## Required tasks
1 – List every gift product that the metal gifts article below proposes, each by its name.
2 – Write the next part of the metal gifts article below, picking up after its final line.

Metal Gifts We Want To See Next Year

2503
142
Share:

Didn’t get what you wanted for Christmas? Did Grandma give you socks instead of that Converge vinyl re-issue with the ultra-rare blood-splattered color job? Was the iTunes gift card useless because your favorite wolf-based proto-power sludge band only has music for sale on Bandcamp? Well, here are some metal-based items we’d all like to see for sale next year.

In The Nightside Eclipse Hoveround

emperorhoveround

Walking is so 2015. Metalheads need to ride around in style. Whether it’s wading around through the throngs of people at Maryland Death Fest or just being too lazy to use your legs while buying XTRA Screamin’ Dill Pickle Pringles at Wal-Mart, the In The Nightside Eclipse Hoveround is for you. This power scooter comes with all-terrain wheels, an extra-wide seat, an easy-grip motion-stick, and plays album-quality mp3s of Emperor‘s In The Nightside Eclipse album. Options are available for LED lights and a place to hang your leather vest. Future models include Under The Sign Of The Black Mark, A Blaze In The Northern Sky, and Illud Divinum Insanus.

 

George Clarke Handsome Completer

handsomegeorgeclarke

Let’s face it: you’re never going to be as handsome as Deafheaven‘s George Clarke. Seriously, we all look like a chewed up pastrami sandwich that has been left out in the sun for a while in comparison. Fear not, because George Clarke Handsome Completer is here to help. Just apply to your face twice a day and after every meal, drink, or smoke break. You should start to see results in a matter of minutes or when someone complains about Deafheaven, whichever comes first. Side effects include difficulty with Language Games, inability to Please Remember, and being Irresistible.

 

Danzig Boxing Gloves

danziggloves

I’ve got something to say
I took a picture of Danzig today
And it doesn’t matter much to me
‘Cause he’s taking a swing at my head.

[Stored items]
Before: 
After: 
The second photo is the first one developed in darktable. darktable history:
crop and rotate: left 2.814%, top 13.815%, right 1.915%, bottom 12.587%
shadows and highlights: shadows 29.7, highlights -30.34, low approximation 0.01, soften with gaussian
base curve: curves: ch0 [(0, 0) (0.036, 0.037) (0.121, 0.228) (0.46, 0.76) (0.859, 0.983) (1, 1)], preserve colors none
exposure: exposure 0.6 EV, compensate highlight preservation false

## Results for the exercise
1 –
In The Nightside Eclipse Hoveround
George Clarke Handsome Completer
Danzig Boxing Gloves

2 –
Glenn Danzig, the mastermind behind the now-classic Skeletons album, doesn’t like having his picture taken and has been known to throw fists every once in a while. Vice versa too. What better way to celebrate Danzig’s penchant for fisticuffs than with a pair of your very own Danzig Boxing gloves. These Everlast 16 ounce gloves come emblazoned with the stunning visage of the “Am I Demon” singer which will only make you punch harder. You may be “Tired of Being Alive” but with these beauties, you’ll fight until there’s nothing left, but “Blood and Tears”.

 

Muhammad Suiçmez Watch

necrophagistwatch

This chic timepiece comes with Necrophagist‘s Muhammad Suiçmez’s bored face on it to remind you that he’s in absolutely no rush to put out a new album. The watch conveniently lacks hour, minute, and second hands, therefore preventing you from knowing how much time has passed. You’re on Suiçmeztime now, baby!

 

Metal Blog Commenter-Strength Preparation \m/

metalcream

Metal blogs are super-serious business. Did someone in the comments section disagree with you? Did an editor forget to include a link to a video from a song you already know? Did a writer not include a thing you like in their Top 10 list? Well fuck them, right? Fuck douche-Moblins, man. Unfortunately, the anger cannnot always be quelled with a clever gif or one-liner. For those times when the tush-ache is too severe and your bum feels like someone just “checked your oil” with a handful of Reformulated Blazin’ sauce, there’s Metal Blog Commenter-Strength Preparation \m/. Apply vigorously to your metal hole for maximum prevention and relief.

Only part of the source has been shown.